From 2010 to 2015, Mailafia was the Chief of Staff (Chef de Cabinet) to the 79-member nation African, Caribbean and Pacific (ACP) Group of States based in Brussels, Belgium. In this capacity he was the most senior adviser to the Secretary-General, overseeing the strategic management function; liaising with external partners such as the European Commission, European Parliament, European Investment Bank (EIB), UN agencies and the IMF and World Bank. He was involved in managing a portfolio of €22 billion of EU funding for ACP countries under the 10th European Development Fund (EDF) and €31.5 billion for the 11th European Development Fund covering the years 2015–2020.

Mailafia was also in liaison with the European Investment Bank (EIB) on the management of €5 billion Intra-ACP Resources Fund being managed by the EIB, comprising the Africa Infrastructure Fund and the ACP-EIB Investment Facility. He was also the chair of the ACP Strategic Management Group and the draftsman for the Secretariat's Strategic Plan, Renewal and Transformation (2011–2014).

== Controversial views ==
On August 20, 2020, Mailafia while appearing as a guest on a local radio claimed that he was in the know that some former Boko Haram fighters confessed that one of the country's northern governors was the commander of the terrorist group. Three days later, the country's media watchdog, the NBC, slammed the station for "[providing] its platform for the guest, Dr Mailafia Obadiah, to promote unverifiable and inciting views that could encourage or incite to crime and lead to public disorder", and fined it the sum of ₦5m. Several weeks later, Nigeria's secret police, the SSS, invited Mailafia to its office to offer clarification on his claims and the national polic also said he was under criminal investigation. In response, Mailafia granted an interview to a newspaper saying that his life was in danger and that "powerful political forces want to silence me forever for speaking the truth".

== Political career ==
Mailafia ran for presidency of the Federal Republic of Nigeria in the 2019 presidential elections under the platform of the African Democratic Congress (ADC). He entered politics after the famous historic “handshake” by the coalition of the Middle Belt Forum (MBF) and the South Afenifere of Yoruba land, Ohanaeze Ndigbo and PANDEF of Niger Delta.

== Death ==
Mailafia died from COVID-19 19 September 2021 at the National Hospital, Abuja, Nigeria.

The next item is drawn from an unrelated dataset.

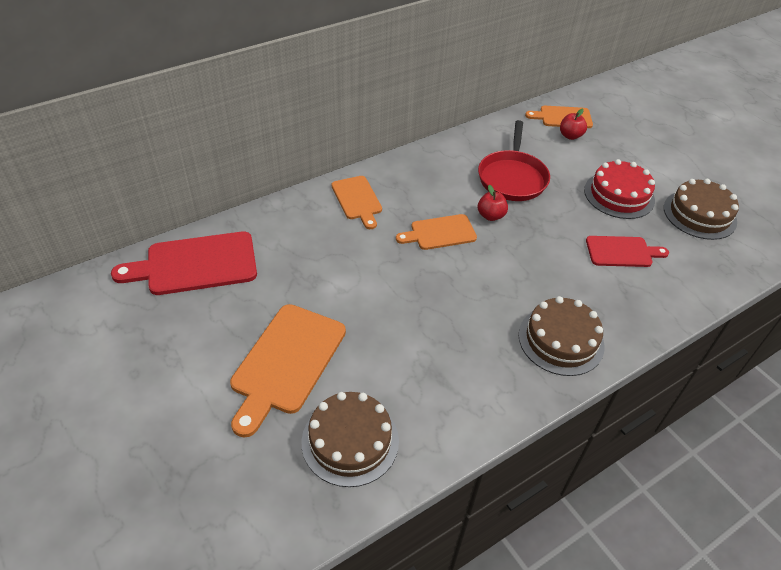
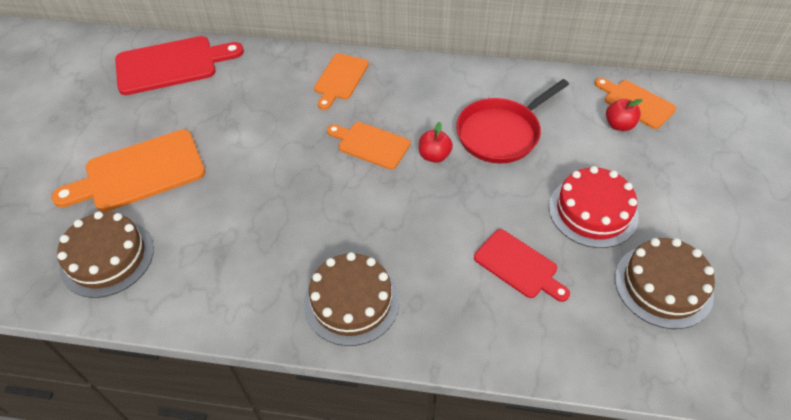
camera: 45 degrees right, 5 degrees up
red cutting board [111,232,257,295] -> red cutting board turned 135 degrees clockwise [115,36,244,95]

== Selected publications ==
- Mailafia, O. Europe and Economic Reform in Africa: Structural Adjustment and Economic Diplomacy (400-page textbook), New York and London: Routledge, 1997;
- Mailafia, O. ”The Social Character of Nigerian Diplomats,” in Sunny G. Tyoden (ed.), Essays on Nigerian Foreign Policy, National Institute Press, 2007.
- Mailafia, O. (ed.) Challenges and Opportunities in the Nigerian Economy (edited), NIPSS Press, 1989.
- Mailafia, O. “Human Rights and Global Distributive Justice”, Anikpo & G. Shepherd (ed.) Emerging Human Rights: African Political Economy Context, New York: Greenwood 1990.
- Mailafia, O., Capital Markets Liberalization in Developing Economies: Theories and Evidence, Text of paper delivered at the CBN Senior Executive Seminar held in Calabar, February 2007.
- Mailafia, O., “Economic Reform in Nigeria: Lessons from the Asia Pacific,” in Paul Collier and Charles Soludo (eds.), Economic Reform and Policy Choice in Nigeria, Oxford University Press (forthcoming).
- Mailafia, O. “Industrial Policy in Nigeria: Report Submitted to the International Group on Industrial Policy in Middle and Low-Income Countries, Sponsored by the German Ministry for Development Cooperation, Bonn, Germany, German Institute for Development, December 2009.
- Mailafia, O. “The Prospects for Democracy in Central and West Africa", “Paper Prepared for the Commonwealth Foundation", London, June 2010.
- Mailafia, O., Europe Seen from Africa, book chapter contribution in Stefan Schepers & Andrew Kakabadze (eds.), Rethinking the Future of Europe: A Challenge of Governance, London: Palgrave Macmillan, 2014.
- Mailafia, O., Fighting Corruption and Growing a Sustainable Nigerian Economy, Being Text of Federal Corporation of Nigeria (FRCN) Annual October Lecture, Abuja, Thursday 27 October 2016.